(Beginning of Data excerpts)

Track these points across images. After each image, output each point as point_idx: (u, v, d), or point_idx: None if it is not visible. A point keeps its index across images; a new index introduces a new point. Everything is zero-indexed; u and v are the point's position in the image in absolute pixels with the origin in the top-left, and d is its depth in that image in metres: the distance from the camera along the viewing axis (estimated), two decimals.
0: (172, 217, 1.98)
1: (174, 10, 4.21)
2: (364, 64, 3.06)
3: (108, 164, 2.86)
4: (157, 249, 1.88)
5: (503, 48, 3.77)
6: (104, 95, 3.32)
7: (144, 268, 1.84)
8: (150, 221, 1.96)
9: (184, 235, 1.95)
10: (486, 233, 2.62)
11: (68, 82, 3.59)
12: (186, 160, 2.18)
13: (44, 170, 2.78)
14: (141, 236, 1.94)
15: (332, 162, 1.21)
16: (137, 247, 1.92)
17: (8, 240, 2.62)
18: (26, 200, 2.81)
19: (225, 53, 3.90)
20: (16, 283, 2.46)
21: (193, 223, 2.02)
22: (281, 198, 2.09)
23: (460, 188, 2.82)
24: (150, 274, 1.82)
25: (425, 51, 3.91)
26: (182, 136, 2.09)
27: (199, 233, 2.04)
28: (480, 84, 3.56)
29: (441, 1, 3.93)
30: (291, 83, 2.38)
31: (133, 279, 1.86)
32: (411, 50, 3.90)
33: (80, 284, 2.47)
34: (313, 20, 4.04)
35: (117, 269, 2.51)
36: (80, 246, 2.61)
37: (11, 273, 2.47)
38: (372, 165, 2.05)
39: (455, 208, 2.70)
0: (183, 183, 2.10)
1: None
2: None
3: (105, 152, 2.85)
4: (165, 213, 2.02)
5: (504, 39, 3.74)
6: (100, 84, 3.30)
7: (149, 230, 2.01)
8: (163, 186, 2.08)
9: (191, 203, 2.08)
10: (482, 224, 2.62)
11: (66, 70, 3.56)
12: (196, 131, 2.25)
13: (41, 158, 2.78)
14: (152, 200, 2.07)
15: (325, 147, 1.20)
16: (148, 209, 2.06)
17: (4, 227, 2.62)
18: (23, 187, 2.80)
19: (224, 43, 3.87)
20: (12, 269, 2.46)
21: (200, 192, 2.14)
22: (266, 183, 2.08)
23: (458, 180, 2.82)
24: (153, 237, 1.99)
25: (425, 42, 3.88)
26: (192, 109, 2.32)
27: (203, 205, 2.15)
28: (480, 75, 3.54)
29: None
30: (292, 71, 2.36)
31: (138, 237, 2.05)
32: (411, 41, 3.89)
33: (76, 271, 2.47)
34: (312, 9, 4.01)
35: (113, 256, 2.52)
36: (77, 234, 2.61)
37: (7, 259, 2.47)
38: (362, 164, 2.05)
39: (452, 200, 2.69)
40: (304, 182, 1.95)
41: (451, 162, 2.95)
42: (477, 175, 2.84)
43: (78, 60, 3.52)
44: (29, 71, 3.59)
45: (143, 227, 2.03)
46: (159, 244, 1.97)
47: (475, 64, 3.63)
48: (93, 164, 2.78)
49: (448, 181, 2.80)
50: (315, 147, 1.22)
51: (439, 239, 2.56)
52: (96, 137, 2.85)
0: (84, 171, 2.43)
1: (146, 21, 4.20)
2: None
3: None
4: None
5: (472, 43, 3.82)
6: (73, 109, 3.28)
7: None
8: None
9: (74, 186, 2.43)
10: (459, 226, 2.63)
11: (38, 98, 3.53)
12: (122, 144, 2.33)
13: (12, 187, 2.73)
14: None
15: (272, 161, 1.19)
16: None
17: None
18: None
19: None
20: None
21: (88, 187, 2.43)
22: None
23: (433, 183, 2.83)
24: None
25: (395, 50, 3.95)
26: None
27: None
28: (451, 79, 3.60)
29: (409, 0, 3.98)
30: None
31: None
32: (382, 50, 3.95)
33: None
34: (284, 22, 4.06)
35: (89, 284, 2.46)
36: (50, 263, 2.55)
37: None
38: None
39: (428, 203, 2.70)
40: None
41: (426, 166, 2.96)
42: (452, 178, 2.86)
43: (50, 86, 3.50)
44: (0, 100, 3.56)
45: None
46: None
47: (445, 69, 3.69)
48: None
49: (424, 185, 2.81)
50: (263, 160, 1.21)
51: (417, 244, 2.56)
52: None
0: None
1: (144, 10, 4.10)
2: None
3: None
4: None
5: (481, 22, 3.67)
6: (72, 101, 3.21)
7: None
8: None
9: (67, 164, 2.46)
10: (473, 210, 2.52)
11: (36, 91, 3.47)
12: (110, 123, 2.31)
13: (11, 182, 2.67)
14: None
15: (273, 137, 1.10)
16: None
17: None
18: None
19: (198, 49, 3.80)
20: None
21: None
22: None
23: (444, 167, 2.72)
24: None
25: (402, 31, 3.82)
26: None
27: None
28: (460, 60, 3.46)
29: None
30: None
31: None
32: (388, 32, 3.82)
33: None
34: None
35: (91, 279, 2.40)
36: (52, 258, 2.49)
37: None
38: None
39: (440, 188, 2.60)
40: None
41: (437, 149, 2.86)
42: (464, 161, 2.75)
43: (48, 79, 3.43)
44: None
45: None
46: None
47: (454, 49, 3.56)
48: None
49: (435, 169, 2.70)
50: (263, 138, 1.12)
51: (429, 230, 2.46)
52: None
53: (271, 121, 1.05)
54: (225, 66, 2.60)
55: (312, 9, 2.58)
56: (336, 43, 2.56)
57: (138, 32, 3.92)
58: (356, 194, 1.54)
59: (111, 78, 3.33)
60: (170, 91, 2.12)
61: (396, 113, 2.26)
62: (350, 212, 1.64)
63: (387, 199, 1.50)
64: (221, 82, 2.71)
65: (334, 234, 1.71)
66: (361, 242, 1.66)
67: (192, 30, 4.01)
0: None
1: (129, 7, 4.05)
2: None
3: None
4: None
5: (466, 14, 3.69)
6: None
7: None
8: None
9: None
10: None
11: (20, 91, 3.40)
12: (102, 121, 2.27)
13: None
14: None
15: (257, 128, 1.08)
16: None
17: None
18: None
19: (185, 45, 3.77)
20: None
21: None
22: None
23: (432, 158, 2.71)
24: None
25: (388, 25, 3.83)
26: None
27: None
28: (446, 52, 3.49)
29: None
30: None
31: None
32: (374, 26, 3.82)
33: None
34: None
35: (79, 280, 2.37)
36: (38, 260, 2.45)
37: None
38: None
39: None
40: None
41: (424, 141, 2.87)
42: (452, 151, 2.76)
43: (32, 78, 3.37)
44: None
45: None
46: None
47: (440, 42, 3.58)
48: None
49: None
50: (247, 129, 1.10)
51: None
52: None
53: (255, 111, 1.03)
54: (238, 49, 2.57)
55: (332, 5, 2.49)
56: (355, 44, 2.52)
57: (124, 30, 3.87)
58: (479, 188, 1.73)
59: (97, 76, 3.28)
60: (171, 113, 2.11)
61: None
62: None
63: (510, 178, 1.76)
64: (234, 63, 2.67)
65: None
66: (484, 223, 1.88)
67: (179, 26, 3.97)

(End of Data excerpts)
(Beginning of Data excerpts)

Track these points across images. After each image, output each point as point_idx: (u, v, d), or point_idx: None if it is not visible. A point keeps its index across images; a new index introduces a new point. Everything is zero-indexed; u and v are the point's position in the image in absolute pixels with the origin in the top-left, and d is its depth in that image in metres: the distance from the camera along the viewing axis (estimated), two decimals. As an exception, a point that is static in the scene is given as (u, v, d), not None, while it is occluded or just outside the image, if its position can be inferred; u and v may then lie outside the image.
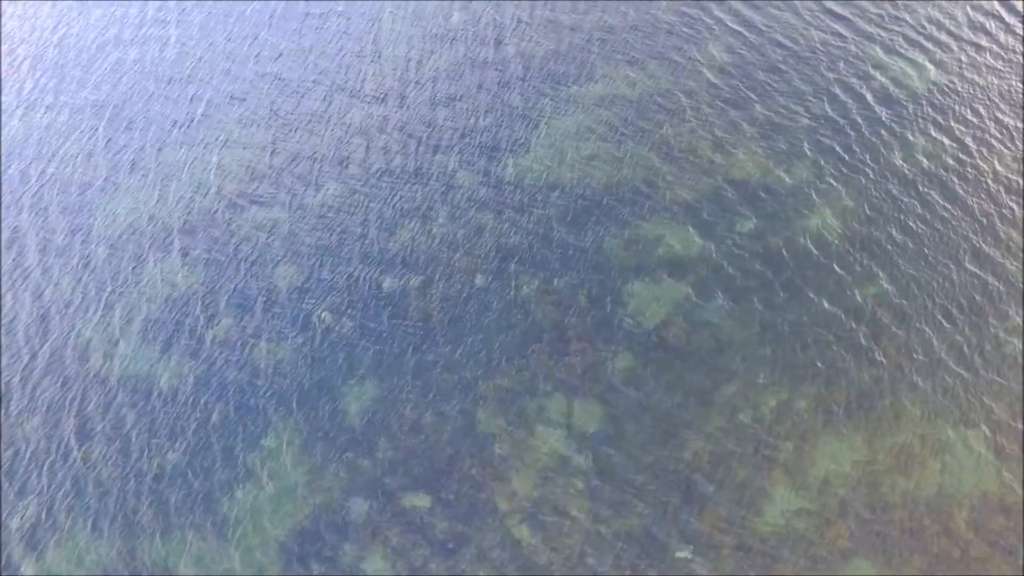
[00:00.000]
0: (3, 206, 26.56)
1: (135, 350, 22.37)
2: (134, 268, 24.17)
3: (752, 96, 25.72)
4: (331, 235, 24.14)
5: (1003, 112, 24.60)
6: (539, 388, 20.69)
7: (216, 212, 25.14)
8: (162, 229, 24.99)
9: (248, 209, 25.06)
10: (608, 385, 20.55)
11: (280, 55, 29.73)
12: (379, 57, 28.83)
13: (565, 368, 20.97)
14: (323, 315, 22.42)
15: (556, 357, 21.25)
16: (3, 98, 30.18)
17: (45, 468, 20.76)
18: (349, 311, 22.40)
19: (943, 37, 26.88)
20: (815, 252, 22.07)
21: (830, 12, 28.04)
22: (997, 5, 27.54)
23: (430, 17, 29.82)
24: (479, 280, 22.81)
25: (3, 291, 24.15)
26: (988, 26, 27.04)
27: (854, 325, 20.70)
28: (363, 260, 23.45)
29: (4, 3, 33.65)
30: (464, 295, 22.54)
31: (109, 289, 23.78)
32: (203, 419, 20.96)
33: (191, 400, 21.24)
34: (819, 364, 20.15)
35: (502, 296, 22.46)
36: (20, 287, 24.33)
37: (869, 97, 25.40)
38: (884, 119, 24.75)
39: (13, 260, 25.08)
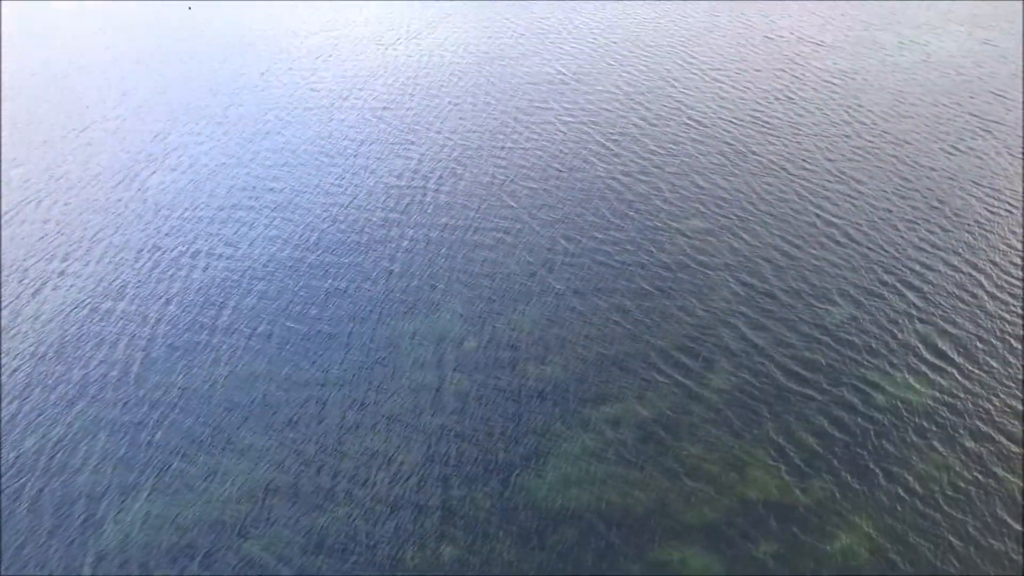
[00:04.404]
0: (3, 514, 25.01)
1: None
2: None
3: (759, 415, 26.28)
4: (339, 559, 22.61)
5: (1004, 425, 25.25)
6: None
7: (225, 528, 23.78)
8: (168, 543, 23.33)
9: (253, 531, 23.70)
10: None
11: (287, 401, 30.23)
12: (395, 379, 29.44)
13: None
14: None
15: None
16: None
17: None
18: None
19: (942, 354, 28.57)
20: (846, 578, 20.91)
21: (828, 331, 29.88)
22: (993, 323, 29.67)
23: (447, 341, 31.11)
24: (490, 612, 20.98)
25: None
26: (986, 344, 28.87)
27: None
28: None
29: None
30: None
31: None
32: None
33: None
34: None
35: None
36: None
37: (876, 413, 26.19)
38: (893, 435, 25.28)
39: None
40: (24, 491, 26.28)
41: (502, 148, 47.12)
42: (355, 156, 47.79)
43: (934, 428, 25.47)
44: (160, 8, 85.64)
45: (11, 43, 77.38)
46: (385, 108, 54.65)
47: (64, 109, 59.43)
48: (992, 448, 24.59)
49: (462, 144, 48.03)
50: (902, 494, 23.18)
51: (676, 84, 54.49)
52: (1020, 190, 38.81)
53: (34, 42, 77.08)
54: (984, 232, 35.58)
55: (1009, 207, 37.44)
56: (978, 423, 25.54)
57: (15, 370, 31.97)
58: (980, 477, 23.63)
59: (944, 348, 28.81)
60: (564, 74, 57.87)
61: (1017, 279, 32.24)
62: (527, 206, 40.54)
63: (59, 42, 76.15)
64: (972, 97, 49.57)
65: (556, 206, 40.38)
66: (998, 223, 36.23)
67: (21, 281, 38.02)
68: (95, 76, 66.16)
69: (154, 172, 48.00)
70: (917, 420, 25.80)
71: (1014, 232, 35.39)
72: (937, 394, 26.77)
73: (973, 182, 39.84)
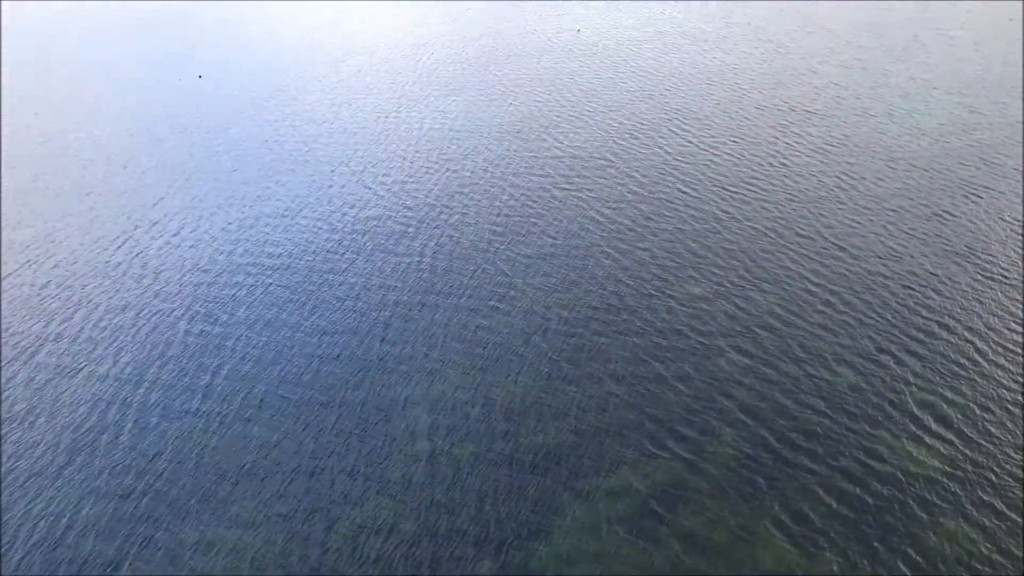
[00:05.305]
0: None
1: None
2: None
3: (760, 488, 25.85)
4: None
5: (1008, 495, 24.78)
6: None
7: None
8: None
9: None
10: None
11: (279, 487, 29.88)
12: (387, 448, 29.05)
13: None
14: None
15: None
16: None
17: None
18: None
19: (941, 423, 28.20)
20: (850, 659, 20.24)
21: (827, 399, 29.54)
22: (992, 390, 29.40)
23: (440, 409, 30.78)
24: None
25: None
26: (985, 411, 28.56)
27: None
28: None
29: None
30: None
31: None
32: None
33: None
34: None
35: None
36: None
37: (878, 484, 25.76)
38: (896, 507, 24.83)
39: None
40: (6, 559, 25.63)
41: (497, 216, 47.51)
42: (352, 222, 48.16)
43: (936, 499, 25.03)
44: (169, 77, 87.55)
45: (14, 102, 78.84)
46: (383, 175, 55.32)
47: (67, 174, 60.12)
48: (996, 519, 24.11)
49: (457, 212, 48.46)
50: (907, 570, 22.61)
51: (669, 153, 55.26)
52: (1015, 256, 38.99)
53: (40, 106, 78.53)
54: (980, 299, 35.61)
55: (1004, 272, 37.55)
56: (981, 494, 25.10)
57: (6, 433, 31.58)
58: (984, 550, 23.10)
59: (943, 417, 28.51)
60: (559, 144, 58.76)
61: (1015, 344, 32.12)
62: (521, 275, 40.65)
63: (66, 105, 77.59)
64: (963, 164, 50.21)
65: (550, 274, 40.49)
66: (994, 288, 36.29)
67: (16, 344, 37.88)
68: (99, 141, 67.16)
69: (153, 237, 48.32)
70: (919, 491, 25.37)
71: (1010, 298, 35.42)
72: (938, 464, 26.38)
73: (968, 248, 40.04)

(End of Data excerpts)

What needs to be done >>
Copy out each line of the listing that holds "point".

Exercise solution >>
Track these points across images. After each image, output each point as point_idx: (u, v, d), or point_idx: None if it is not visible. A point keeps its index across images; a new index introduces a new point. Everything is zero-indexed; u and v are the point's position in the image in absolute pixels with the origin in the top-left, and d is its depth in that image in metres: the distance from the camera along the viewing axis (estimated), two decimals.
Track these points across images. After each image, output each point as point_idx: (u, v, d), or point_idx: None if it is not visible. A point keeps its index across images; a new index introduces a new point. Everything is zero-indexed; u and v are the point's position in the image in absolute pixels with the origin in the top-left, and d is its depth in that image in metres: the distance from the camera along the viewing axis (estimated), two decimals. As an exception, a point that is static in the scene is given as (u, v, d), not None, while it is occluded or just outside the image, if its position can be inferred; u and v may then lie outside the image.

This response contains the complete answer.